In a surprising discovery of Kashmir's biodiversity, the elusive Western Tragopan has been successfully photographed for the first time. The captivating moment was captured by renowned bird photographer Jainy Maria and assisted by Mudasir Manzoor, an experienced Valley wildlife guide.
The Western Tragopan (Tragopan melanocephalus), a medium-sized, exquisitely feathered pheasant, is known for its elusive nature. It is found mainly in the western Himalayas, from northwestern Pakistan to Kashmir, Himachal Pradesh and possibly the western regions of Uttarakhand. This vibrantly ornamented species is endemic to the western Himalayas and is considered to be at high risk of extinction worldwide.
Irfan Jeelani, the founder of "Birds of Kashmir", told Ground Report that while the western tragopan had been recorded in the past through illegal poaching incidents and available dead specimens, this was the first time it had been caught live in Kashmir. The bird's intelligence and extreme shyness make it a challenging subject to photograph, making this achievement all the more significant. In particular, the Western Tragopan has the distinction of being the state bird of Himachal Pradesh.
“During Covid 19 lockdown, the people were stuck in homes and there was nothing to do so then a revolution of bird watching in Kashmir started. There are many groups who started bird watching, one of the groups called ‘’BIRDS OF KASHMIR’’ which was founded by me’’, said Irfan.
Among these notable sightings are Blyth's roseate finch, sharp-tailed sandpiper, and common redstart. These new records highlight the diversity of the region's avian population and the unique opportunity the lockdown has provided for bird watchers to explore and appreciate Kashmir's rich biodiversity.
Intesar Suhail, the co-founder of Kashmir Birdwatch, speaking to Ground Report that the Western Tragopan, known as "Daangeer" in Kashmir, holds a special place in mythology and folklore. Most of these birds breed during the spring season, which increases their importance. Found predominantly in northern Kashmir, the Western Tragopan also inhabits the Kazinag National Park of Uri and Pir Panjal.
Suhail added, naturally forest fires are very harmful to the survival of the Western Tragopan, and so we need to protect its habitats from forest fires and other anthropogenic factors. Particularly in the breeding season, it should not be disturbed, and the threat can also come in the form of Gucchi (Mushroom) collectors who frequently hunt into dense forest glades to collect the wild mushrooms.
The capture of the western tragopan in live photography marks a major milestone for birding enthusiasts in Kashmir. It not only showcases the region's rich bird diversity but also highlights the importance of preserving and safeguarding the habitats of rare and endangered bird species.
The western tragopan, scientifically known as Tragopan melanocephalus, is a medium-sized pheasant found mainly in the Himalayas. It is endangered and considered the rarest of all living pheasants. It is known by different names in different regions, such as "daangeer" in the Kashmir valley, "phulgar" in Chamba, and "jujurana" in the Kullu valley. Himachal Pradesh has recognized its importance and declared it a state bird in 2007.
The male western tragopan has dark plumage with white markings and crimson markings on the neck. They have blue skin on their throats and red facial skin. Females have brownish-grey feathers with black spots and white stripes. Young males resemble females but are larger and have more black and red coloration.
These pheasants live in upper-temperate forests during the summer and in denser forests during the winter. They eat leaves, shoots, seeds, insects, and other small creatures.
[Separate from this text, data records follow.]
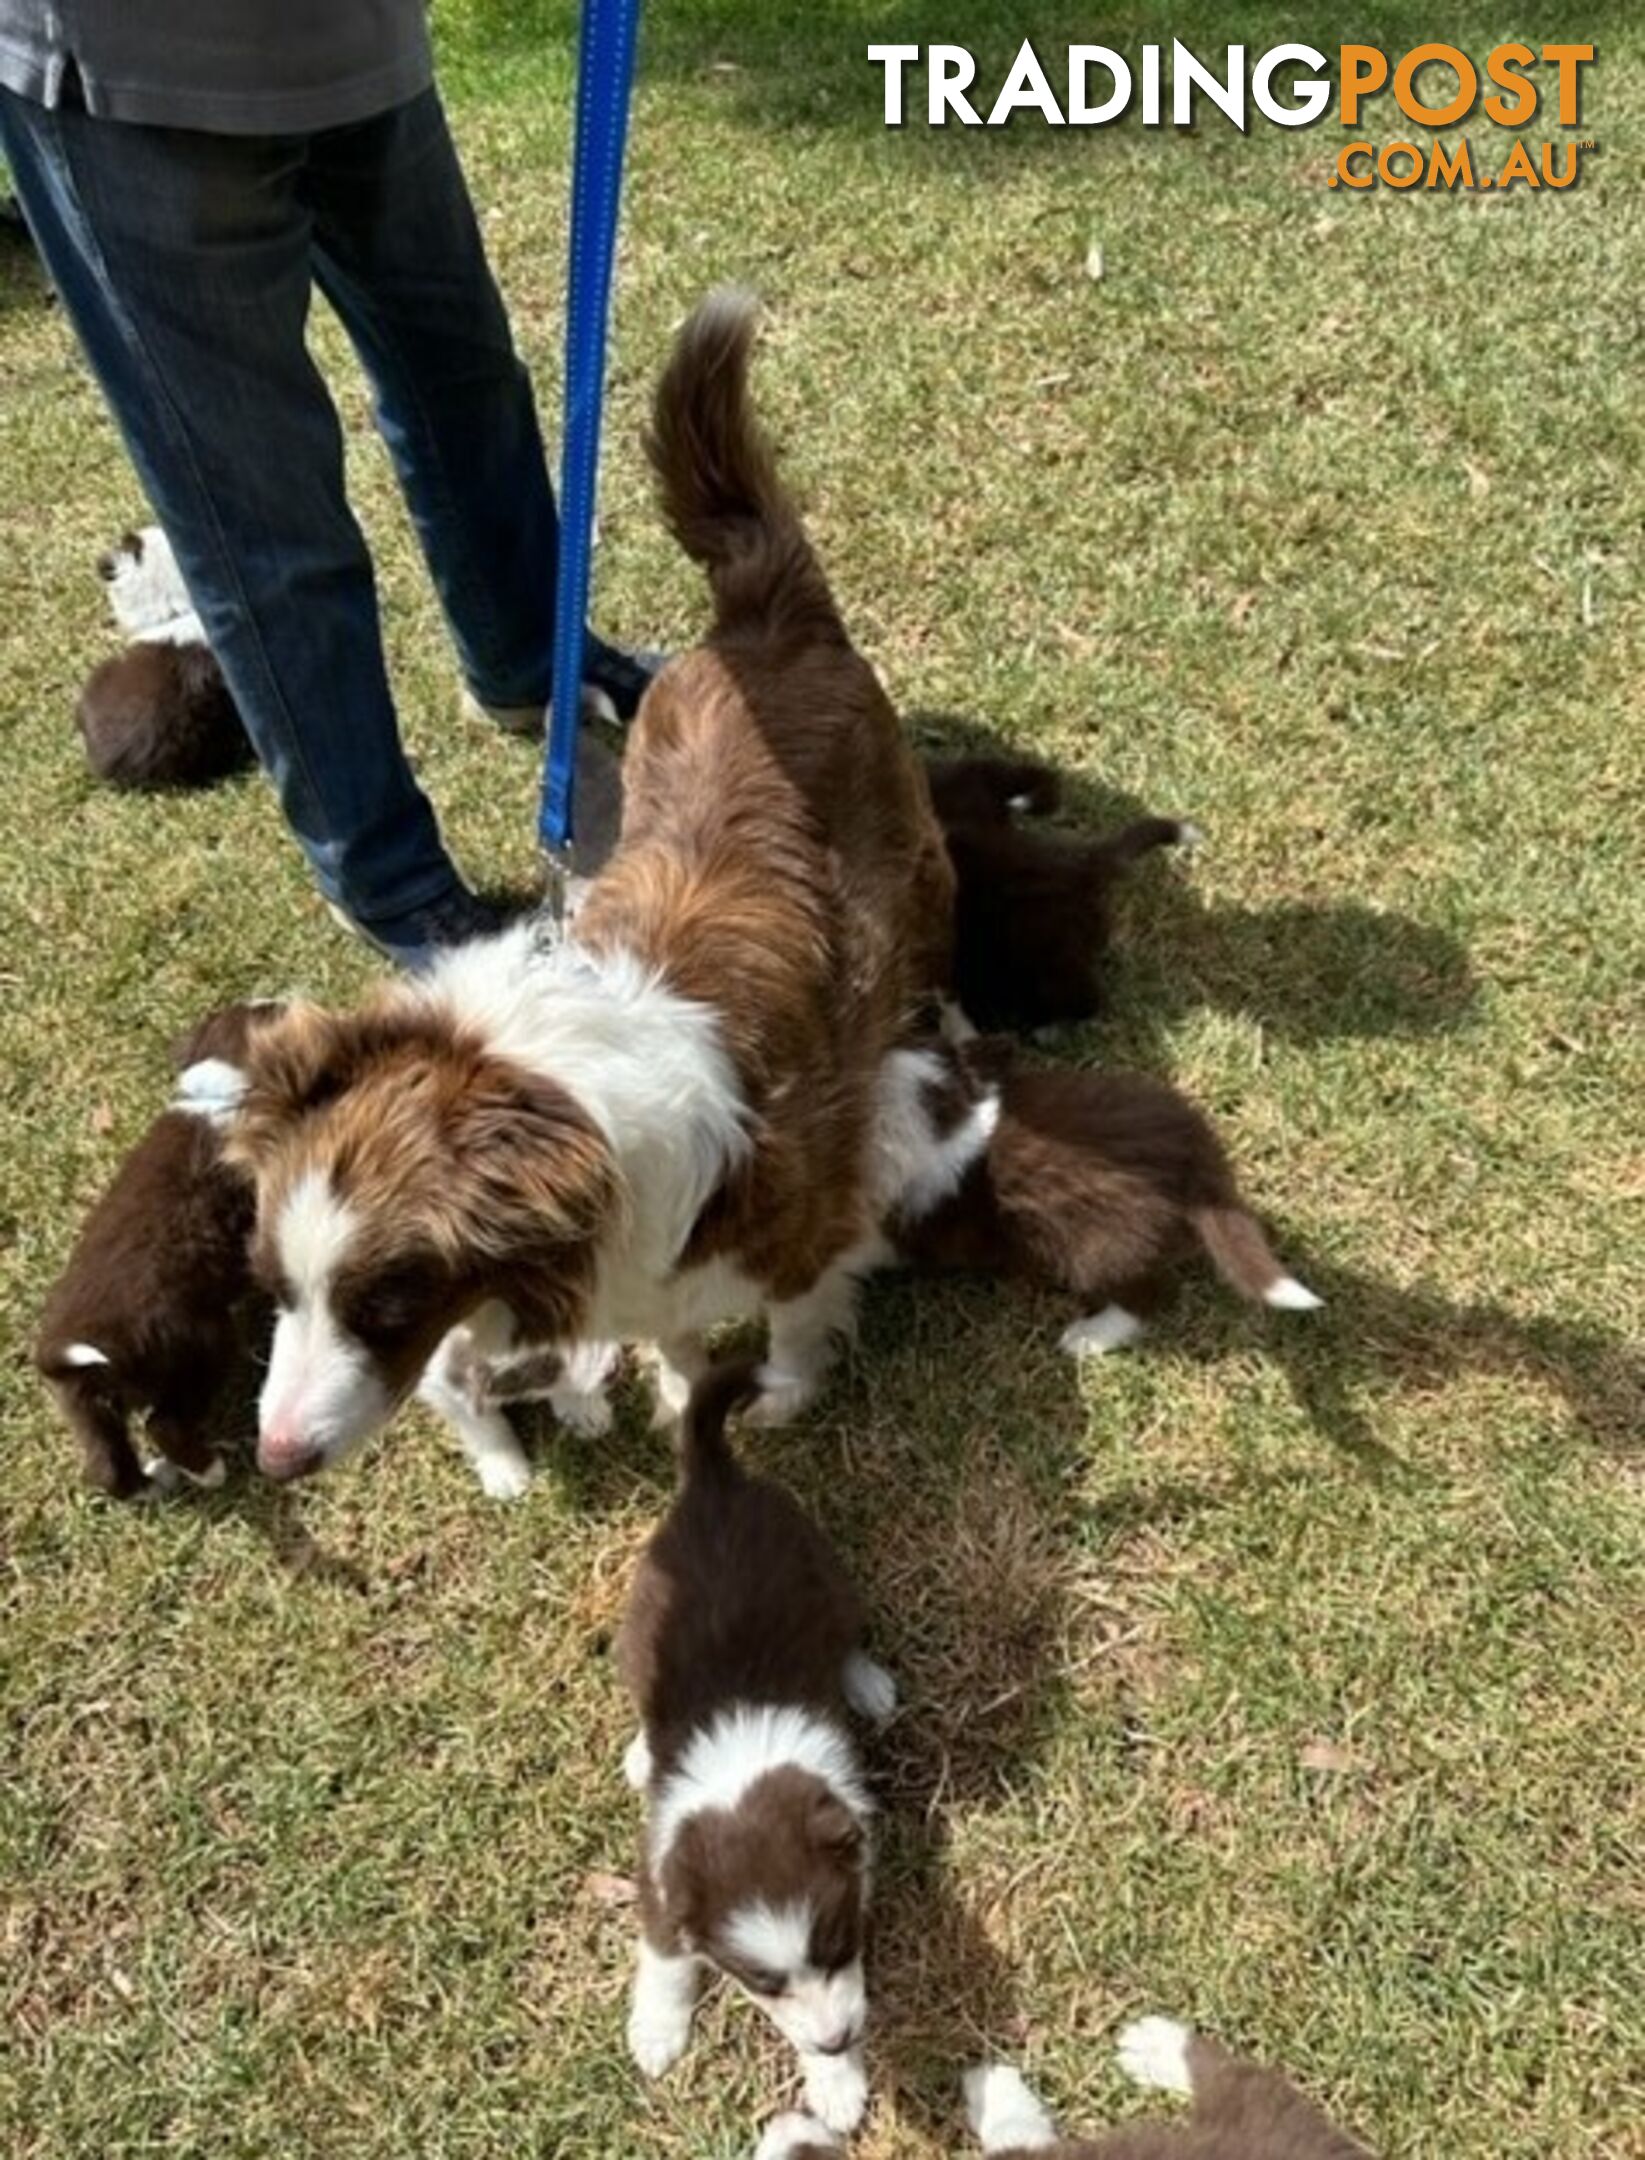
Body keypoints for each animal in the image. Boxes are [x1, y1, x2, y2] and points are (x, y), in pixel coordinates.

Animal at [224, 291, 954, 1486]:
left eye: (385, 1303)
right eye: (276, 1288)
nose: (279, 1459)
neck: (557, 1104)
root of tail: (760, 617)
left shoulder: (802, 1222)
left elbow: (794, 1320)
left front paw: (779, 1400)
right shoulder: (644, 1270)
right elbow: (673, 1335)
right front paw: (681, 1393)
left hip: (917, 861)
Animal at [613, 1356, 898, 2134]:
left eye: (837, 1945)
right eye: (760, 1983)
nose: (838, 2039)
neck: (743, 1781)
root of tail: (714, 1477)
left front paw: (835, 2082)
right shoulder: (662, 1879)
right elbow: (664, 1957)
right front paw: (656, 2031)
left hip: (828, 1571)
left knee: (847, 1633)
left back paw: (867, 1683)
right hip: (636, 1629)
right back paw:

They nest in tree holes and prefer to perch singly or in pairs.
Male swallows make elaborate displays by inflating their throats and showing off their blue horns. They make a distinctive call during courtship. Breeding occurs in May and June, with nests built-in low trees.
The western tragopan population is under serious threat from human activities. There are fewer than 5,000 of them left worldwide, including a small captive-breeding group. To protect them, their feathers are not allowed to be sold. They are classified as a restricted-range species in the western Himalayas.